▶ Exercise goal: From the records below, transcribe exactly the lines that begin at the line with "[880,488,1238,508] [688,518,954,539] materials." and end at the line with "(778, 679) none -> [206,1359,230,1382] by", both included.

▶ Extracted material:
......
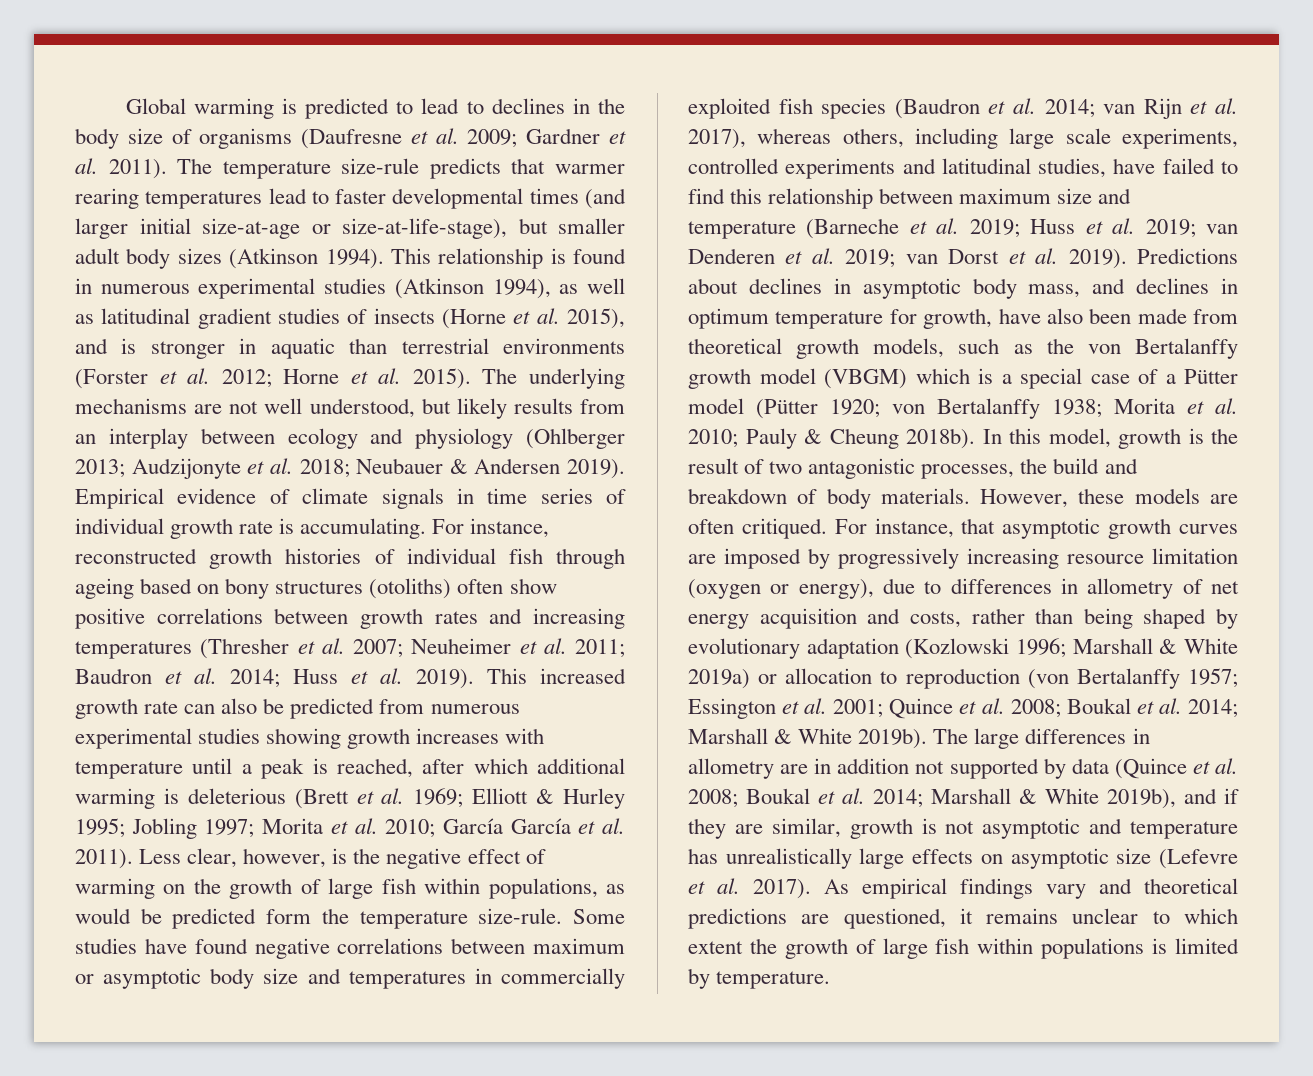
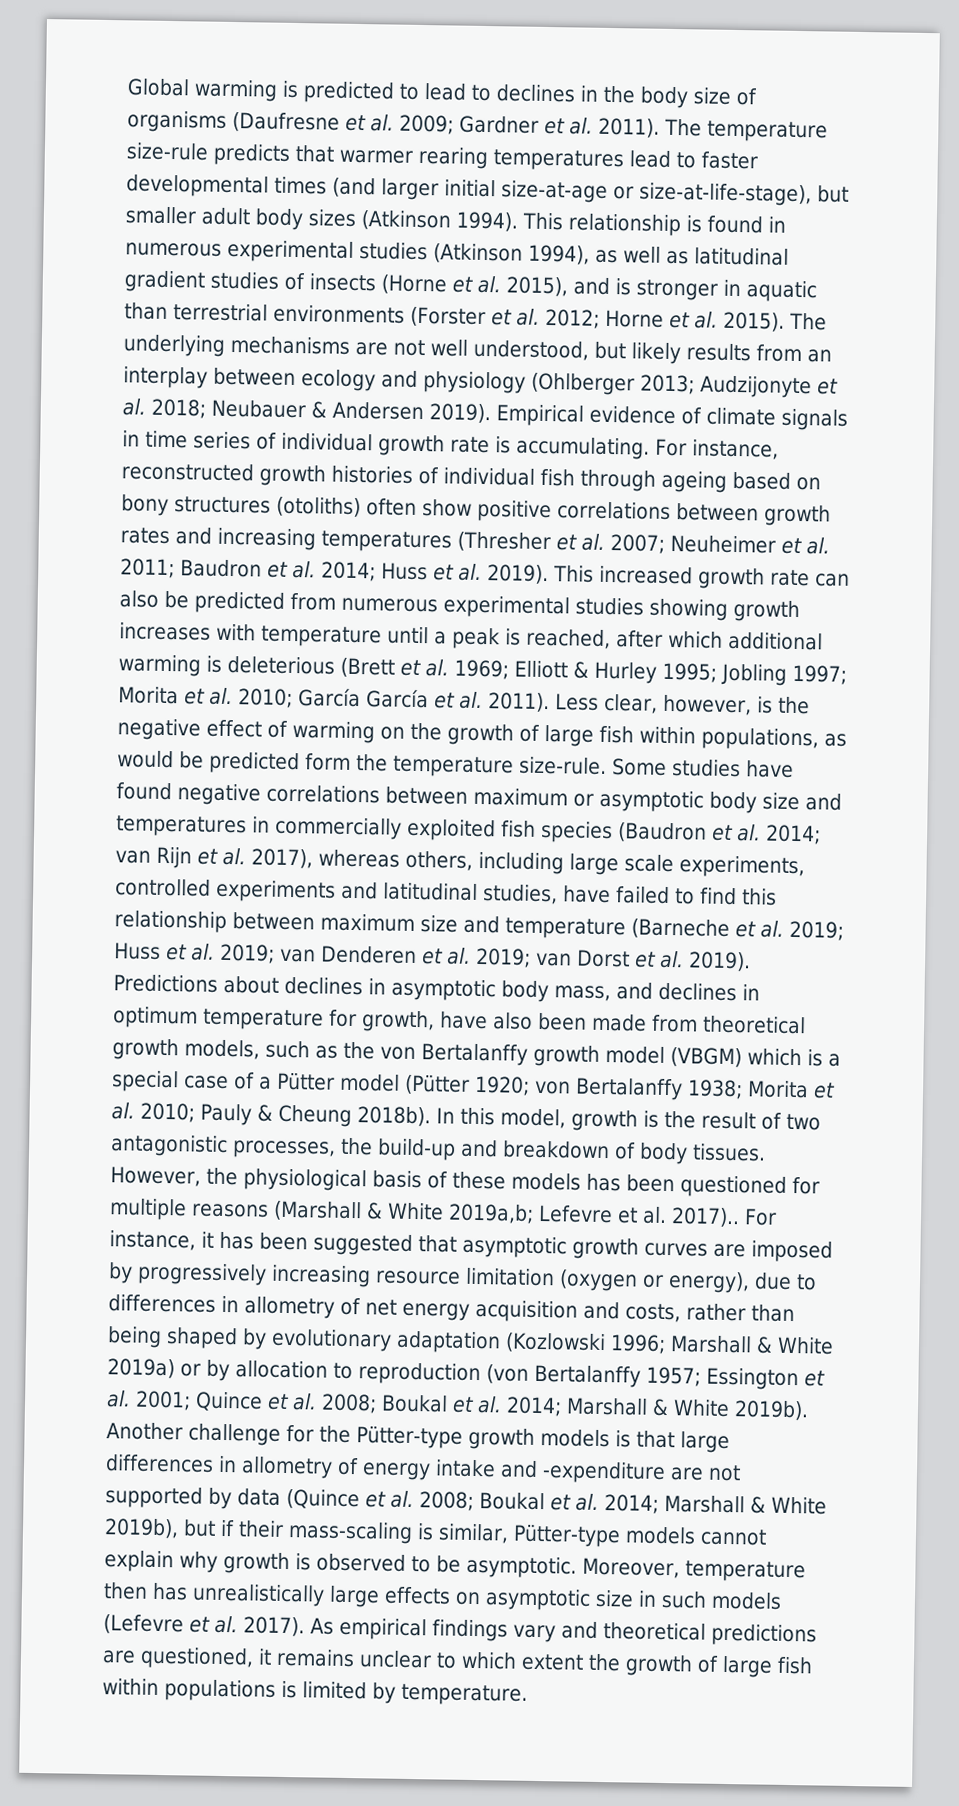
[1053,458,1100,474] build -> [377,1138,456,1161] build-up
[880,488,1238,508] [688,518,954,539] materials. However, these models are often critiqued. For instance, -> [692,1143,766,1162] [110,1166,820,1198] [109,1198,777,1228] [109,1230,413,1256] tissues. However, the physiological basis of these models has been questioned for multiple reasons (Marshall & White 2019a,b; Lefevre et al. 2017).. For instance, it has been suggested
(778, 679) none -> [206,1359,230,1382] by
[933,728,1150,749] [688,758,910,779] The large differences in allometry are in addition -> [106,1422,730,1454] [105,1454,704,1485] Another challenge for the Pütter-type growth models is that large differences in allometry of energy intake and -expenditure are
[1184,788,1239,804] [688,818,1238,839] and if they are similar, growth is not asymptotic and temperature -> [183,1519,767,1548] [104,1550,806,1583] [103,1582,148,1600] but if their mass-scaling is similar, Pütter-type models cannot explain why growth is observed to be asymptotic. Moreover, temperature then
(1152, 856) none -> [638,1590,782,1610] in such models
......
▶ Output of the task:
[880,488,1238,508] [688,518,954,539] materials. However, these models are often critiqued. For instance, -> [692,1143,766,1162] [110,1166,820,1198] [109,1198,777,1228] [109,1230,413,1256] tissues. However, the physiological basis of these models has been questioned for multiple reasons (Marshall & White 2019a,b; Lefevre et al. 2017).. For instance, it has been suggested
(778, 679) none -> [206,1359,230,1382] by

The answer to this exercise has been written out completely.